Children’s Museum of Pittsburgh
Through January 2017
10 a.m. — 5 p.m.

Find out why art is tough stuff and tons of fun at the Children’s Museum of Pittsburgh.

Tough Art

Courtesy Children’s Museum of Pittsburgh.

Marking 10 years of Tough Art, the latest edition of the museum‘s innovative residency program features four imaginative, playful and immersive environments open to all ages through January 2016.

Ready to get tough?

First, head to the “Cool Stuff Room” in the museum’s Theater to see giant bubbles created and launched from Nicholas Hanna’s Bubble Device #5, a first-of-its-kind invention for the Los Angeles-based artist. Keep your eyes on the floating forms as they move fluidly throughout space and morph into new shapes right before your very eyes.

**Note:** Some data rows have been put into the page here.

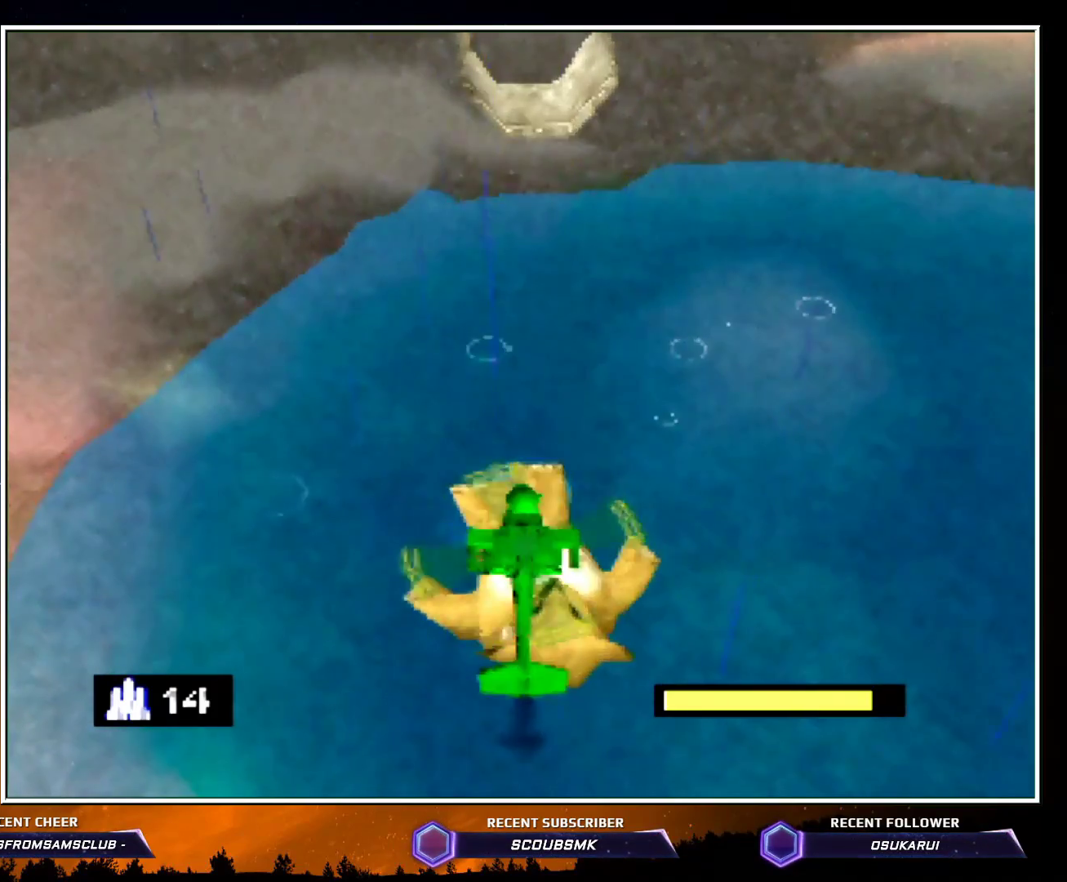
{"buttons": [], "left_stick": "center", "events": []}
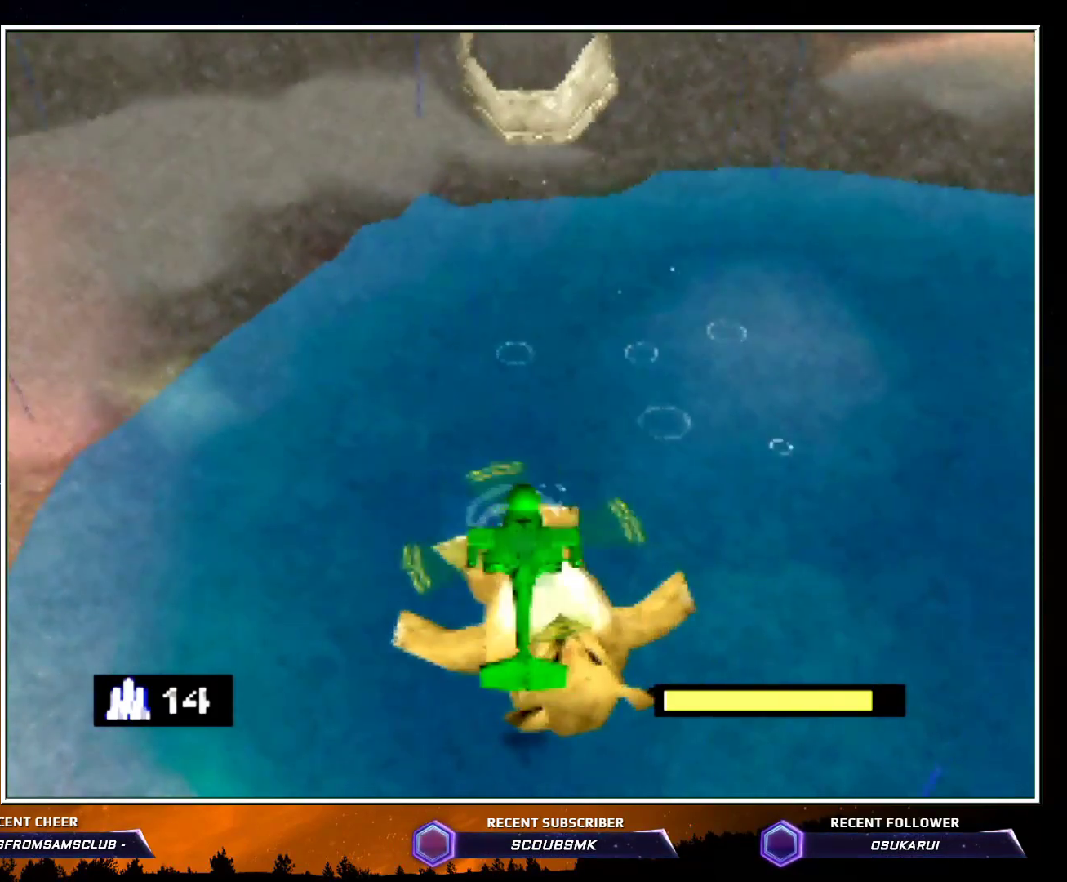
{"buttons": [], "left_stick": "center", "events": [[67, "left_stick", "down"], [217, "left_stick", "center"]]}
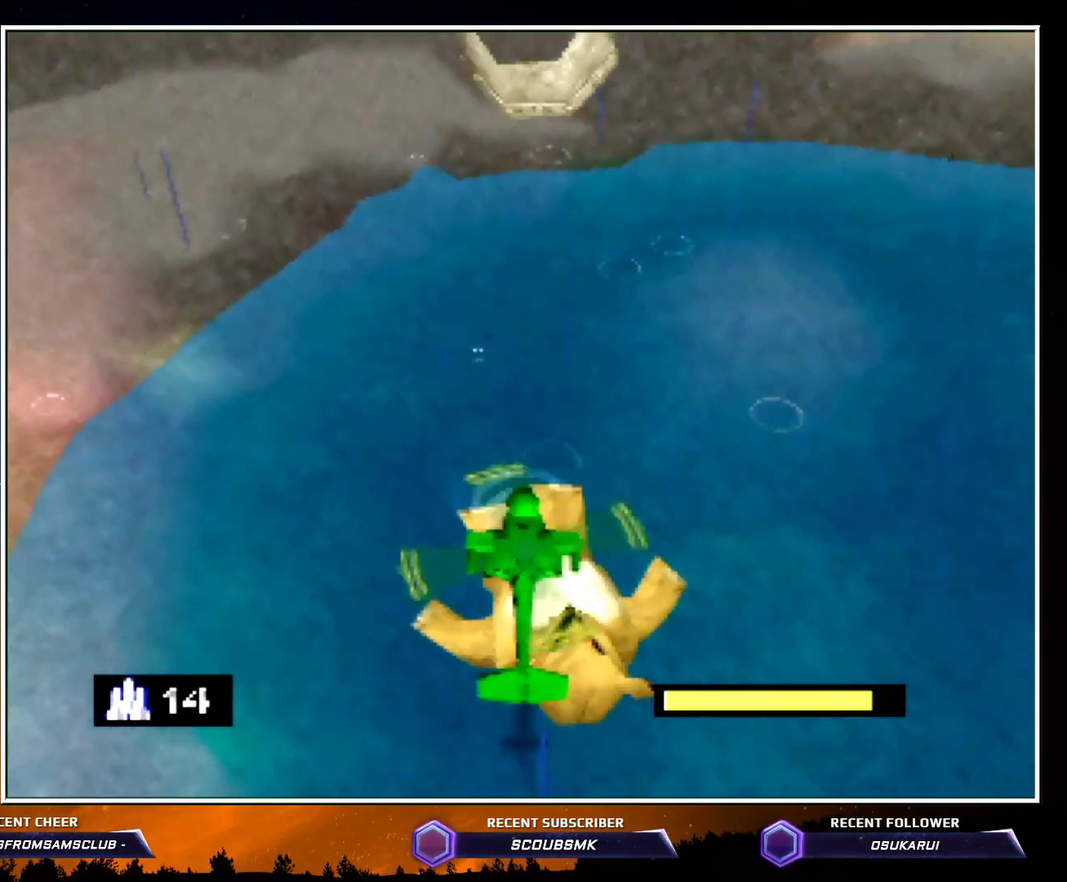
{"buttons": ["Z"], "left_stick": "center", "events": [[417, "Z", "down"]]}
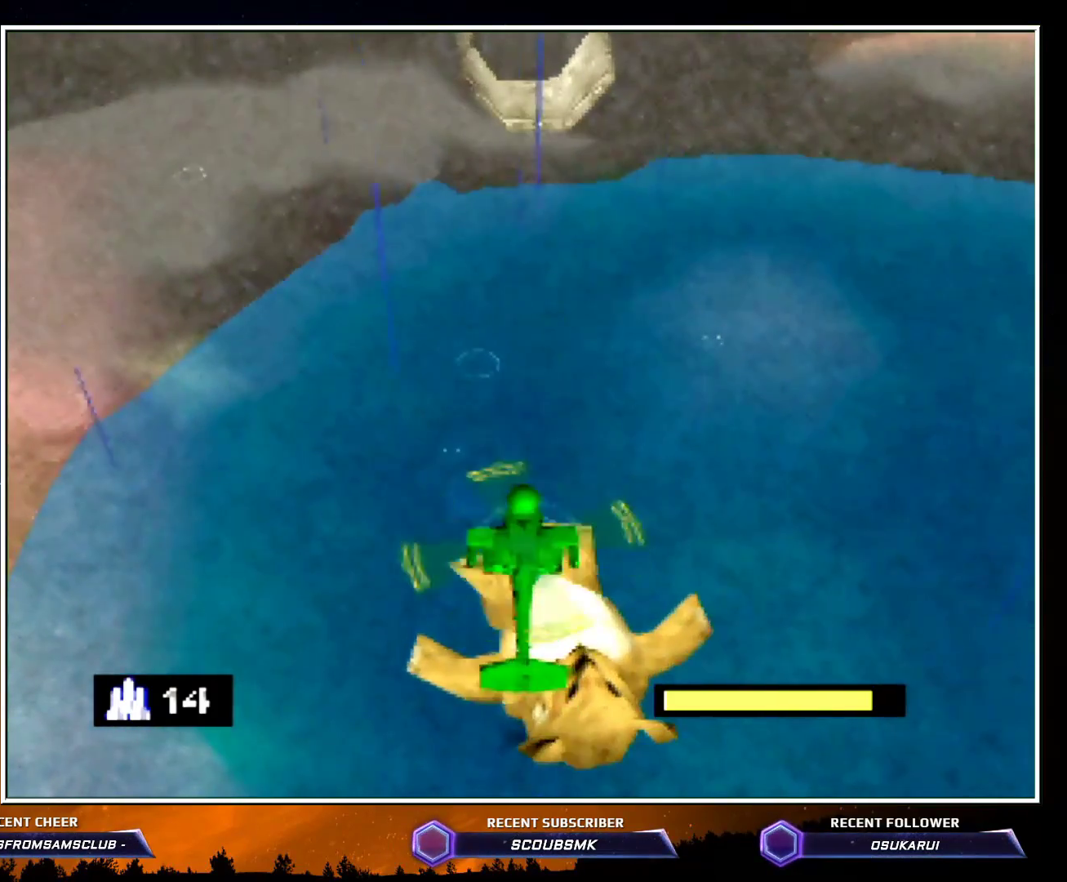
{"buttons": ["Z"], "left_stick": "center", "events": []}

Next, pop into the Garage to take a seat with a family member or friend and provide the power for Anne Lily’s machine To Conjugate. Move your seat up and down to discover how your own body generates real energy that is gathered and stored inside large, spinning red wheels. Watch as the wheels’ momentum is transferred back to the seats when the motion stops.

Tough Art

Courtesy Children’s Museum of Pittsburgh.

Hear with your eyes and see with your ears (huh?) when you visit Stephen Malinowski’s immersive multi-sensory installation, Music Animation Machine. Follow the animated graphical scores as they are projected across the floor, discover how beautiful musical effects are invented by composers using combinations of musical notes, and experience sound in entirely new ways.

Tough Art

Courtesy Children’s Museum of Pittsburgh.

Rounding out Tough Art is Fist-Sized Survival, an ongoing project created by New York City-based artist Nobuho “Nobi” Nagasawa. A collaboration between the artist, children in Fukushima, Japan, and children in Pittsburgh, the work is an evolving tribute to the “miracle lone pine”—the only tree to survive among 70,000 that were destroyed by the devastating tsunami of 2011.

Inspired by the natural instinct of survival and the resilience of pine cones, Nagasawa started her artwork using a fist-sized amount of clay. She then invited children from Fukushima and Pittsburgh to create symbolic pine cones to add to the collaborative work. On November 8 & 9, Nagasawa will return to the museum to present an Artist Talk and work with visitors to create a bed of leaves for the pine cones, which will be placed at the base of Fukushima’s only surviving fir tree.

Tough Art 2016 was curated by Claire Pillsbury, program director at the Exploratorium in San Francisco.